И все-таки выкуп состоялся. Рыцаря посетил генеральный писарь Арсенала. Кузнец сбил с ног Бастьена кандалы.
— Можешь убираться на свой проклятый Аллахом утес, гяур, — сказал писарь. — И впредь не попадайся на пути победоносных галер ислама.
Рыцарь проворчал:
— Там видно будет.
Собирая пожитки, Бастьен сказал:
— Рад был бы облегчить твою судьбу, Андрэ. Но, увы, сделать ничего не могу. А о том, что ты сделал для меня, не забуду до конца жизни.

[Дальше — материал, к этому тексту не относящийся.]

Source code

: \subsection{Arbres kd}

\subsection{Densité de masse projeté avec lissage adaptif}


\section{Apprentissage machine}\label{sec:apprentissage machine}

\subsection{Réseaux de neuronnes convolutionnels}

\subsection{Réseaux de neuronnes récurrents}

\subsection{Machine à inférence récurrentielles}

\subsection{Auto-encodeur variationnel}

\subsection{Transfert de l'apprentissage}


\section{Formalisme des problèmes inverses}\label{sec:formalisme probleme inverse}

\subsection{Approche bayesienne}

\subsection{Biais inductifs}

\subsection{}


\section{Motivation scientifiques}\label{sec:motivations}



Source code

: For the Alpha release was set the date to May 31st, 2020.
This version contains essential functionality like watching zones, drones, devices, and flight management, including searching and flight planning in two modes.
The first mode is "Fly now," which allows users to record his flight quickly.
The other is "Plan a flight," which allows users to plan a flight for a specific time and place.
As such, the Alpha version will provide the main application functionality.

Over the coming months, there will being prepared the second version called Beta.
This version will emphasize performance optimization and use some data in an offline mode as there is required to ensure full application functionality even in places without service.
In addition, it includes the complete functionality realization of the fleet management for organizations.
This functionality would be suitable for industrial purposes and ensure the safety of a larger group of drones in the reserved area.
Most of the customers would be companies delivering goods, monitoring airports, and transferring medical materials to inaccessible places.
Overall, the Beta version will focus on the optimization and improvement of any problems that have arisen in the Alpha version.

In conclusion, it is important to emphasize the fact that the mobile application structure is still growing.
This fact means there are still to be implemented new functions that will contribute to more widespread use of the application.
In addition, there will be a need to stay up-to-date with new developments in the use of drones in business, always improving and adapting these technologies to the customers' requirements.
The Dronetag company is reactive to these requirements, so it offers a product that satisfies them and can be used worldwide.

Прощай!
Андрей глядел вслед рыцарю, и к горлу у него подступал комок. Один. Теперь совсем один в каменном мешке, где ни днем ни ночью нет покоя, где не смолкают кандальный звон, свист бичей, проклятия и богохульства. Где душит вонь. И откуда утрами выволакивают посинелые трупы.
Старший из черногорцев, видя слезы на его глазах, сказал:
— Не падай духом, Андрей. Найдешь новых друзей. И все может перемениться в одночасье.
Андрей вытер насухо глаза. И правда. Надо держаться. Держаться изо всех сил!
А черногорец будто в воду глядел.
Глава,
В КОТОРОЙ АНДРЕЮ ПРИВАЛИЛА УДАЧА
Кара Мустафа, потряхивая бичом, расхаживал по понтону. Подгонял узников, занятых очисткой днища большой галеры. С помощью заведенных на мачты канатов она была положена круто набок, так что выступила из воды добрая половина подводной части.
Это была галера самого капудан-паши. Корпус ее сработан из благородной смоковницы. Корма в золоченой резьбе. К понтону ее пригнали двести молодых гребцов в красивых куртках и колпаках — вольные люди. На ее мачте развевалось окантованное желтым шелком красное полотнище с сурами из Корана и именем султана Мустафы Второго над скрещенными ятаганами.
— Шевелись!
Рука у Кара Мустафы тяжела. Бил он хлестко, с оттяжкой.
На понтоне работал и Андрей. Ножные кандалы, чтобы не мешали, он повесил на крюк у пояса. Велено было соскребать с днища наросты из водорослей и ракушек — они сильно замедляют ход судна, оттертые добела места смазывать разогретым салом. До этого пришлось вместе с другими галерниками вытащить из трюма и отнести на берег балласт — корзины с камнями, пушечные ядра. Тяжелые, в семь-восемь пудов весла снимали с уключин командами в несколько человек.